Steve Vance is the supervisor for Planetary Interiors and Geophysics Group at NASA's Jet Propulsion Laboratory (JPL). He's an astrobiologist and geophysicist studying the workings of icy, ocean worlds like Jupiter's moon, Europa.
Where are you from?
I was born in Houston, Texas. But I lived outside Paso Robles, California, from ages three to eight. I spent my formative years in Bakersfield, California, graduating from Bakersfield High School. I now live in Los Angeles.
What first sparked your interest in space and science?
As a youngster, I would watch the television show "Muppet Babies." I remember watching a scene in one episode; it was a "Star Wars" episode. ("Star Wars" was another big influence for me.) Kermit had a miniature spaceship made out of cardboard, and he also used a black piece of cardboard with holes poked through it to simulate the stars. (When this cardboard was put to the light, "stars" shone through.) I was influenced by this episode to make a solar system viewer out of a shoebox as part of my project on Neptune for my third-grade class.
"Don't be afraid to ask questions, especially when you find yourself in a one-on-one conversation with an expert."
How did you end up working in the space program?
As an undergraduate at the University of California at Santa Cruz (UCSC), I was studying physics and German, as well as fixing audio-visual (A/V) equipment. I had multiple interests, but I eventually fell into a project involving the role of methanol in the formation of small particles in the dust cloud that became the solar system. At this point, I hadn't yet decided to pursue a career with the space program.
Then, during a summer internship with a company that makes X-ray tubes, I befriended a brilliant young engineer who had recently dropped out of a graduate program in astronomy. During our lunches together we talked about humanity's trajectory in time and space, societal changes that needed to occur for us to become a truly space-faring global civilization, and the significance of the discovery of alien life. These inspiring interactions came at a time when I was beginning to think about graduate school, and so I paid attention when I saw an advertisement for a National Science Foundation (NSF) funded interdisciplinary graduate program in astrobiology at the University of Washington.
Who inspired you?
I have been inspired by my father's technical prowess and zest for life, my mother's heart, and creativity, my friends in high school, who taught me important lessons about life, and by Carl Sagan, who revealed the poetry of the cosmos.

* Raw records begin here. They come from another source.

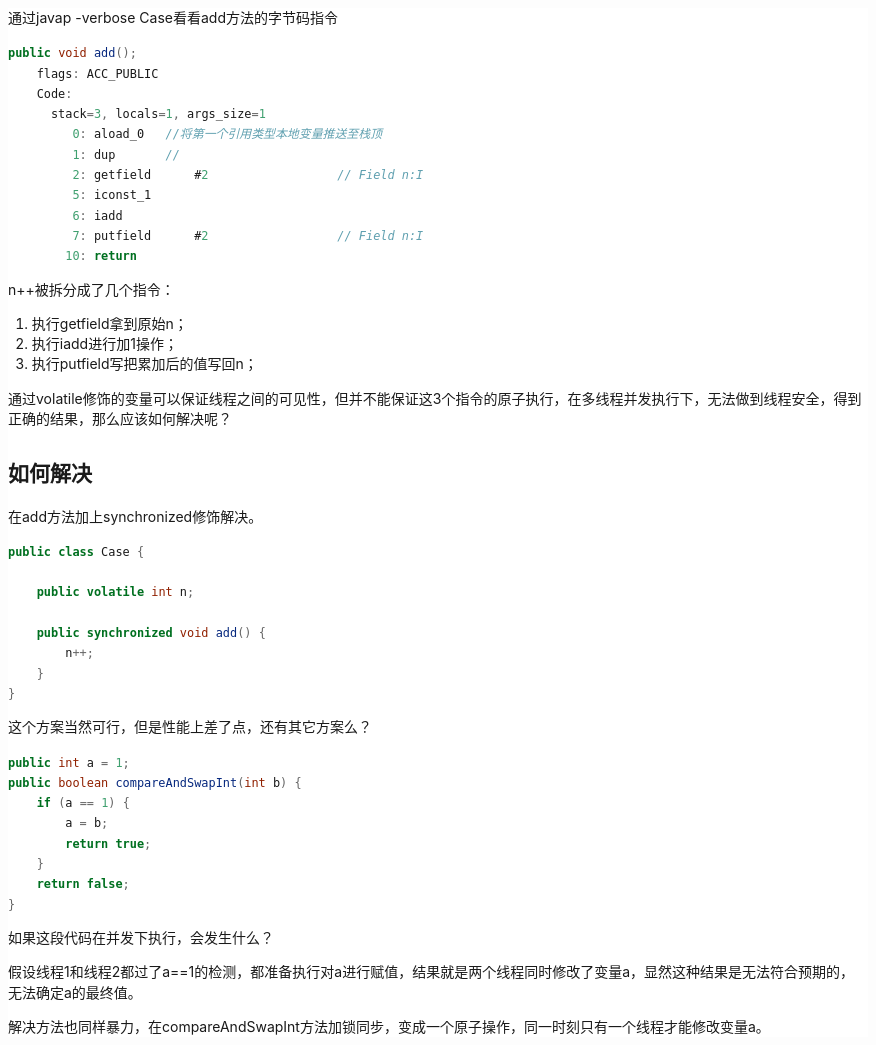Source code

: 通过javap -verbose Case看看add方法的字节码指令 

```java
public void add();
    flags: ACC_PUBLIC
    Code:
      stack=3, locals=1, args_size=1
         0: aload_0   //将第一个引用类型本地变量推送至栈顶     
         1: dup       //         
         2: getfield      #2                  // Field n:I
         5: iconst_1      
         6: iadd          
         7: putfield      #2                  // Field n:I
        10: return
```

n++被拆分成了几个指令：

1. 执行getfield拿到原始n；
2. 执行iadd进行加1操作；
3. 执行putfield写把累加后的值写回n；

通过volatile修饰的变量可以保证线程之间的可见性，但并不能保证这3个指令的原子执行，在多线程并发执行下，无法做到线程安全，得到正确的结果，那么应该如何解决呢？ 

## 如何解决

在add方法加上synchronized修饰解决。 

```java
public class Case {
 
    public volatile int n;
 
    public synchronized void add() {
        n++;
    }
}
```

这个方案当然可行，但是性能上差了点，还有其它方案么？ 

```java
public int a = 1;
public boolean compareAndSwapInt(int b) {
    if (a == 1) {
        a = b;
        return true;
    }
    return false;
}
```

如果这段代码在并发下执行，会发生什么？

假设线程1和线程2都过了a==1的检测，都准备执行对a进行赋值，结果就是两个线程同时修改了变量a，显然这种结果是无法符合预期的，无法确定a的最终值。

解决方法也同样暴力，在compareAndSwapInt方法加锁同步，变成一个原子操作，同一时刻只有一个线程才能修改变量a。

What is a Planetary Scientist/Astrobiologist?
Planetary scientists try to understand the planets, their formation, their place in the solar system, and their similarity to planets around other stars. In our line of work, Earth is another planet, the one we know best. Astrobiologists apply the same approach to understand life, its origin, and its prevalence in the rest of the universe.
Tell us about a favorite moment so far in your career.

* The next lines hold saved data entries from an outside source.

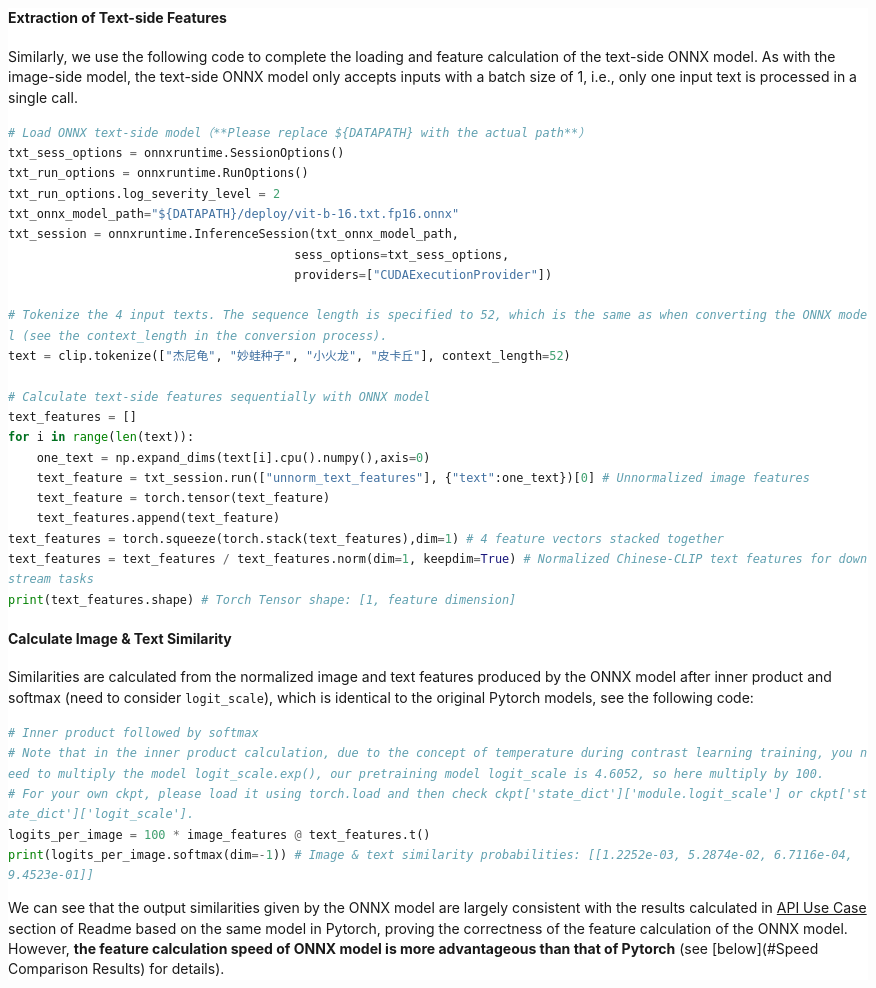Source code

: #### Extraction of Text-side Features

Similarly, we use the following code to complete the loading and feature calculation of the text-side ONNX model. As with the image-side model, the text-side ONNX model only accepts inputs with a batch size of 1, i.e., only one input text is processed in a single call.

```python
# Load ONNX text-side model（**Please replace ${DATAPATH} with the actual path**）
txt_sess_options = onnxruntime.SessionOptions()
txt_run_options = onnxruntime.RunOptions()
txt_run_options.log_severity_level = 2
txt_onnx_model_path="${DATAPATH}/deploy/vit-b-16.txt.fp16.onnx"
txt_session = onnxruntime.InferenceSession(txt_onnx_model_path,
                                        sess_options=txt_sess_options,
                                        providers=["CUDAExecutionProvider"])

# Tokenize the 4 input texts. The sequence length is specified to 52, which is the same as when converting the ONNX model (see the context_length in the conversion process).
text = clip.tokenize(["杰尼龟", "妙蛙种子", "小火龙", "皮卡丘"], context_length=52) 

# Calculate text-side features sequentially with ONNX model
text_features = []
for i in range(len(text)):
    one_text = np.expand_dims(text[i].cpu().numpy(),axis=0)
    text_feature = txt_session.run(["unnorm_text_features"], {"text":one_text})[0] # Unnormalized image features
    text_feature = torch.tensor(text_feature)
    text_features.append(text_feature)
text_features = torch.squeeze(torch.stack(text_features),dim=1) # 4 feature vectors stacked together
text_features = text_features / text_features.norm(dim=1, keepdim=True) # Normalized Chinese-CLIP text features for downstream tasks
print(text_features.shape) # Torch Tensor shape: [1, feature dimension]
```

#### Calculate Image & Text Similarity

Similarities are calculated from the normalized image and text features produced by the ONNX model after inner product and softmax (need to consider `logit_scale`), which is identical to the original Pytorch models, see the following code:

```python
# Inner product followed by softmax
# Note that in the inner product calculation, due to the concept of temperature during contrast learning training, you need to multiply the model logit_scale.exp(), our pretraining model logit_scale is 4.6052, so here multiply by 100.
# For your own ckpt, please load it using torch.load and then check ckpt['state_dict']['module.logit_scale'] or ckpt['state_dict']['logit_scale'].
logits_per_image = 100 * image_features @ text_features.t()
print(logits_per_image.softmax(dim=-1)) # Image & text similarity probabilities: [[1.2252e-03, 5.2874e-02, 6.7116e-04, 9.4523e-01]]
```

We can see that the output similarities given by the ONNX model are largely consistent with the results calculated in [API Use Case](https://github.com/OFA-Sys/Chinese-CLIP/blob/master/README_En.md#api-use-case) section of Readme based on the same model in Pytorch, proving the correctness of the feature calculation of the ONNX model. However, **the feature calculation speed of ONNX model is more advantageous than that of Pytorch** (see [below](#Speed Comparison Results) for details).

One memorable moment is when I was working on the tunable laser spectrometer to test gases that might come up from the surface of Mars. It was wonderful to have been a part of the hypothesizing for this instrument and then to be able to see those hypotheses verified through experiments.

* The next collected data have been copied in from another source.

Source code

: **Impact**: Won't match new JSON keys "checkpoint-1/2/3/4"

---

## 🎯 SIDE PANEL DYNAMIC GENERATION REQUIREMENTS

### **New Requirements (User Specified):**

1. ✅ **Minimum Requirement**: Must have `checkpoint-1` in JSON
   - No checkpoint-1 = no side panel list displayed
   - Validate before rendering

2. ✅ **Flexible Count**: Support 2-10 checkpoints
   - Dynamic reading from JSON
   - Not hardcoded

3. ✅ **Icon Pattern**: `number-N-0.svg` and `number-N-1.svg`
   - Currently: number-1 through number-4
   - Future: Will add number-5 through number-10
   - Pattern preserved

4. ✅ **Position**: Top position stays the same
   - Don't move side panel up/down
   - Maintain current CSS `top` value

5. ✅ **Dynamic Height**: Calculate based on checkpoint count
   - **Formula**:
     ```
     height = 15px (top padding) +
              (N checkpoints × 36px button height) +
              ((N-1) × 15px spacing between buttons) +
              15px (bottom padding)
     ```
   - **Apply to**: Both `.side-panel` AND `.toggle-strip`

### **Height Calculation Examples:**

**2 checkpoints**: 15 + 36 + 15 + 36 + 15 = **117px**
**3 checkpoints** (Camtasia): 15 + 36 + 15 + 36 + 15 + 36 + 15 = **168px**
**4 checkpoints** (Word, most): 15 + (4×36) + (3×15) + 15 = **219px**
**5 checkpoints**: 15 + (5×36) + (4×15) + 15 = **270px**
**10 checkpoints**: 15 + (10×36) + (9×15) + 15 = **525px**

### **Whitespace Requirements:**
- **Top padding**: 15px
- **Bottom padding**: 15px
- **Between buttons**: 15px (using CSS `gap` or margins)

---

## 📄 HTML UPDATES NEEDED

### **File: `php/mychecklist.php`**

What advice would you give to someone who wants to take the same career path as you?
Take lots of math classes. Don't be afraid to ask questions, especially when you find yourself in a one-on-one conversation with an expert.
What do you do for fun?
I like to play guitar and drums, sing, skydive and read.
If you were talking to a student interested in science and math or engineering, what advice would you give them?
Follow your interests. Don't give up.